Remote Access Scheme — Access Gate's browser-based proxied session flow for RDP, SSH, VNC, and HTTPS — the backbone of PAM.
Risk Matrix — A likelihood × impact grid Access Gate uses to prioritize alerts. See Risk Matrix and Vnet Labels.
S
SAML — An XML-based SSO protocol, common in enterprise IdPs. Access Gate supports SAML for browser authentication.
SCA (Sub-CA / Intermediate Certificate) — An intermediate certificate signed by your root CA that Access Gate uses to issue terminal TLS certs on the fly. Uploaded via "Upload SCA" in the TLS setup flow.
Secure Twin — Access Gate's overlay approach to access control: build a 1:1 virtual copy of a network on overlay addresses and let the gate mediate access without touching the underlay. See Secure Twin port.
Security Analyst — A built-in role focused on monitoring, alerts, and collection pipelines.
Security Level — The sensitivity tag on a user or asset (Low, Medium, High, Critical). A user cannot create another user at a higher security level than their own.
SIEM (Security Information and Event Management) — The platform (Splunk, Elastic, QRadar, Sentinel, …) you aggregate logs into for detection and investigation. Access Gate ships events there over syslog — see Log Forwarding.
Site Manager — The highest-privilege built-in role. Full administrative access, including site connection and user management.
Snort — An open-source network intrusion detection engine. Access Gate runs Snort rules against enclave flow traffic for payload-level detection.
SSH (Secure Shell) — A protocol for encrypted remote login and command execution. Supported as a PAM session type.
SSO (Single Sign-On) — The pattern where one IdP login grants access to multiple apps.
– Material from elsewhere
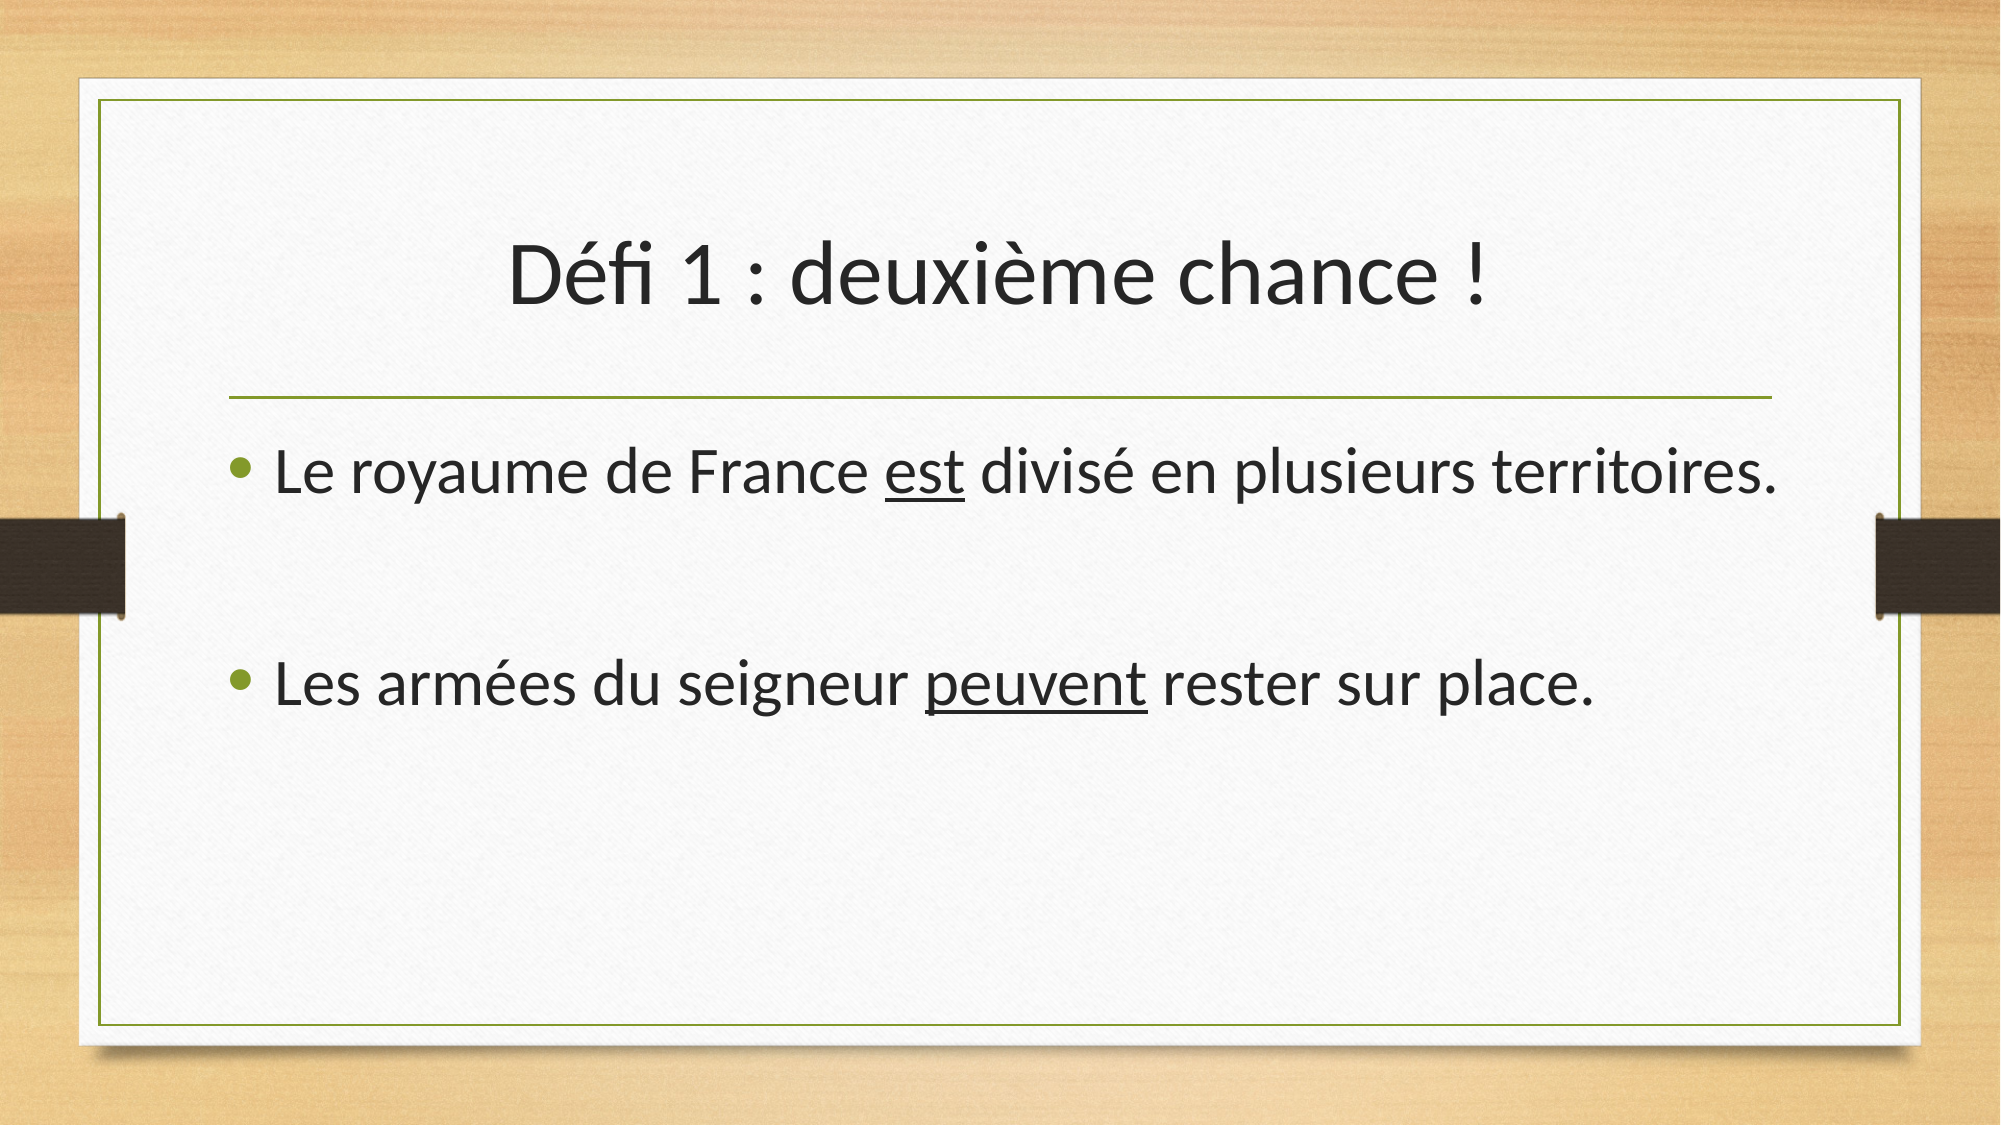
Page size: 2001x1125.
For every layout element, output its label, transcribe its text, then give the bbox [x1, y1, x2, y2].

list Le royaume de France est divisé en plusieurs territoires. Les armées du seigneur peuvent rester sur place. [212, 419, 1818, 964]
title Défi 1 : deuxième chance ! [212, 161, 1788, 375]
picture [0, 0, 2001, 1125]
Access Gate participates via OIDC or SAML.
Syslog — The standard message-logging protocol. Access Gate carries alerts, audit events, and flow records over syslog (UDP/TCP/TLS) to your SIEM.
T
Tailscale — A zero-config mesh VPN service Access Gate integrates with for remote ZT access. See Configure Tailscale VPN on Access Gate.
TLS (Transport Layer Security) — The cryptographic protocol that secures most modern network traffic (HTTPS). Access Gate can add TLS to protocols that don't natively support it — see Set up TLS Encryption.
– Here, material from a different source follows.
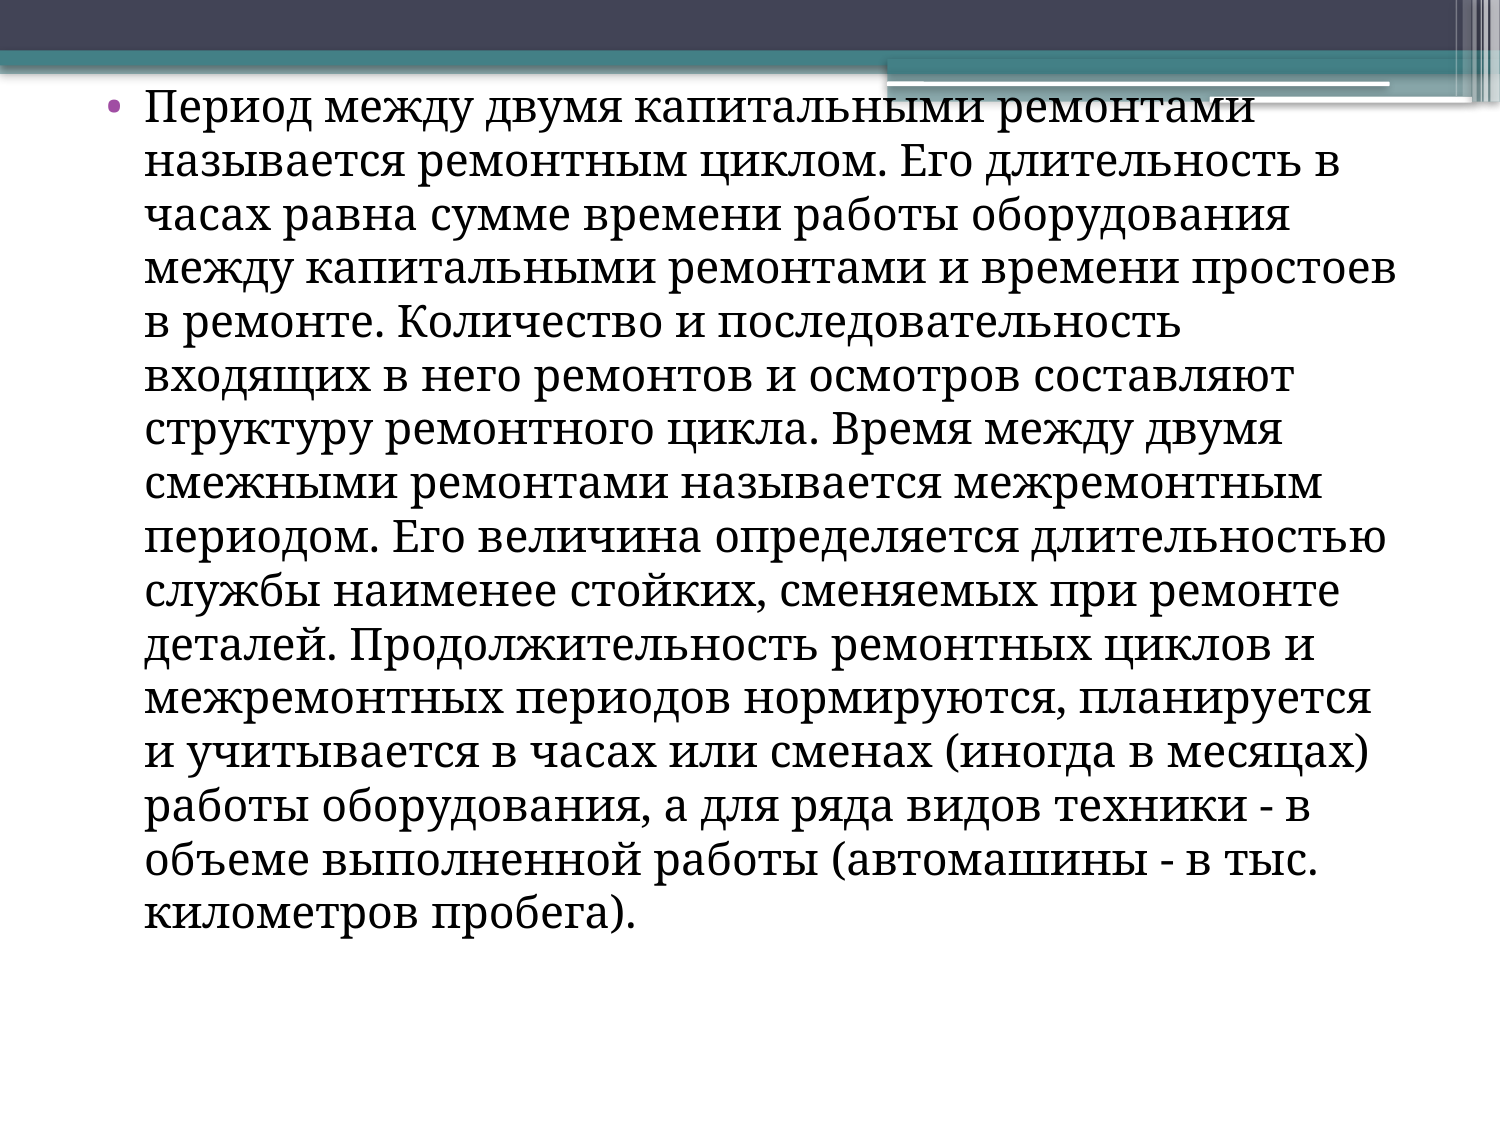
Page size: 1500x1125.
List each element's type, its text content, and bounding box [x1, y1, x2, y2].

list Период между двумя капитальными ремонтами называется ремонтным циклом. Его длительность в часах равна сумме времени работы оборудования между капитальными ремонтами и времени простоев в ремонте. Количество и последовательность входящих в него ремонтов и осмотров составляют структуру ремонтного цикла. Время между двумя смежными ремонтами называется межремонтным периодом. Его величина определяется длительностью службы наименее стойких, сменяемых при ремонте деталей. Продолжительность ремонтных циклов и межремонтных периодов нормируются, планируется и учитывается в часах или сменах (иногда в месяцах) работы оборудования, а для ряда видов техники - в объеме выполненной работы (автомашины - в тыс. километров пробега). [75, 70, 1425, 1000]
Twin Network — The overlay address range assigned to a given Secure Twin. Expressed as a vnet.
U
Underlay — The real, pre-existing network — VLANs, subnets, IPs — that Access Gate sits on top of. The overlay protects by re-addressing, but the underlay keeps running unchanged.
User Group — A collection of principals, usually synced from your IdP. Group-based ACLs scale better than per-user entries.
V
Vnet — A network prefix in the overlay range mapped to an underlay network (typically a VLAN). Vnets are the building blocks of routing between Access Gates.
VNC (Virtual Network Computing) — A framebuffer-based remote-display protocol, common on HMI panels. Supported as a PAM session type.
VPN (Virtual Private Network) — A secure tunnel between endpoints over an untrusted network, making them appear on the same private network. Access Gate bundles Tailscale for this.
Z
Zero Trust — A security model where no network location implies trust — every session must re-authenticate and re-authorize. Access Gate is a zero-trust enforcement point for on-premise networks.
Zone — A named group of assets or subnets that share a trust level. Zones drive detection: an unexpected flow between two zones raises an alert. See Network Zones.